Foi ao chegar em casa que percebi o quanto ela estava certa, os fones eram fantásticos. O áudio era bom. Era mais limpo. Os fios passavam segurança. A cor e o design eram legais. Estava tudo na mais pura perfeição. Se não fosse por um terrível acidente. Exatas vinte e quatro horas depois, eu, com toda a ingenuidade que me resta, deixei o celular e os fones no sofá da sala. Um ato comum, se você riscar da equação a existência de dois sobrinhos pequenos, brigando pelo fone, um de um lado e outro de outro. É. Desta vez não posso usar a minha teoria conspiratória sobre fones serem feitos para não durar e aí o otário pagar por outros depois, pois estes sofreram de causas "naturais".

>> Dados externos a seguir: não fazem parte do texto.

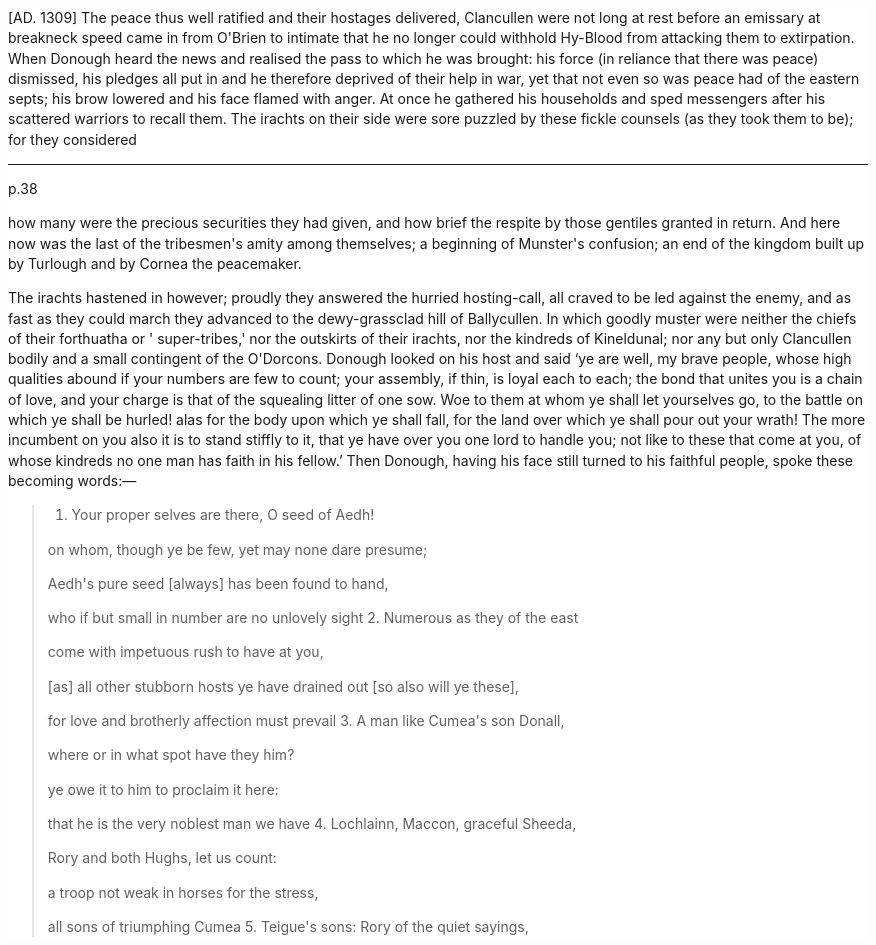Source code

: 
[AD. 1309] The peace thus well ratified and their hostages delivered, Clancullen were not long at rest before an emissary at breakneck speed came in from O'Brien to intimate that he no longer could withhold Hy-Blood from attacking them to extirpation. When Donough heard the news and realised the pass to which he was brought: his force (in reliance that there was peace) dismissed, his pledges all put in and he therefore deprived of their help in war, yet that not even so was peace had of the eastern septs; his brow lowered and his face flamed with anger. At once he gathered his households and sped messengers after his scattered warriors to recall them. The irachts on their side were sore puzzled by these fickle counsels (as they took them to be); for they considered 



---

p.38



 

how many were the precious securities they had given, and how brief the respite by those gentiles granted in return. And here now was the last of the tribesmen's amity among themselves; a beginning of Munster's confusion; an end of the kingdom built up by Turlough and by Cornea the peacemaker.


The irachts hastened in however; proudly they answered the hurried hosting-call, all craved to be led against the enemy, and as fast as they could march they advanced to the dewy-grassclad hill of Ballycullen. In which goodly muster were neither the chiefs of their forthuatha or ' super-tribes,' nor the outskirts of their irachts, nor the kindreds of Kineldunal; nor any but only Clancullen bodily and a small contingent of the O'Dorcons. Donough looked on his host and said ‘ye are well, my brave people, whose high qualities abound if your numbers are few to count; your assembly, if thin, is loyal each to each; the bond that unites you is a chain of love, and your charge is that of the squealing litter of one sow. Woe to them at whom ye shall let yourselves go, to the battle on which ye shall be hurled! alas for the body upon which ye shall fall, for the land over which ye shall pour out your wrath! The more incumbent on you also it is to stand stiffly to it, that ye have over you one lord to handle you; not like to these that come at you, of whose kindreds no one man has faith in his fellow.’ Then Donough, having his face still turned to his faithful people, spoke these becoming words:—



> 1. Your proper selves are there, O seed of Aedh!
>   
> on whom, though ye be few, yet may none dare presume;
>   
> Aedh's pure seed [always] has been found to hand,
>   
> who if but small in number are no unlovely sight
> 2. Numerous as they of the east
>   
> come with impetuous rush to have at you,
>   
> [as] all other stubborn hosts ye have drained out [so also will ye these],
>   
> for love and brotherly affection must prevail
> 3. A man like Cumea's son Donall,
>   
> where or in what spot have they him?
>   
> ye owe it to him to proclaim it here:
>   
> that he is the very noblest man we have
> 4. Lochlainn, Maccon, graceful Sheeda,
>   
> Rory and both Hughs, let us count:
>   
> a troop not weak in horses for the stress,
>   
> all sons of triumphing Cumea
> 5. Teigue's sons: Rory of the quiet sayings,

Sabe, eu deveria ter ficado com raiva. Eu deveria ter ficado com muita raiva. Deveria ter tido raiva e ter soltado os cachorros pra cima daquelas crianças. Sempre achei que a raiva fosse o sentimento mais motivador que um ser humano pudesse sentir, não o mais nobre, ou mais sábio, mas com toda certeza o mais motivador. Porém, eu não senti raiva, e pra ser sincero eu não senti foi nada, e sendo ainda mais sincero eu já não venho sentindo nada há muito mais tempo do que sou capaz de lembrar. Em situações normais, eu teria voltado lá só para flertar com a atendente. Em situações normais, eu ficaria hipnotizado com alguma bugiganga idiota de sua loja. Em condições normais, eu teria sentido raiva ao ver os fones quebrados. Em condições normais, eu seria uma pessoa normal e sentiria coisas normais, sejam boas, ruins, mas alguma coisa eu deveria sentir. Entretanto, nas condições em que eu estou, todas estas coisas são pequeninos sinais, sinais que dizem que eu ainda estou vivo e o mundo não vai parar. E quanto mais estes sinais aparecem, quanto mais sou confrontado com o duro fato de ainda estar vivo, mais me aproximo de chegar ao limite da minha paciência — com a vida.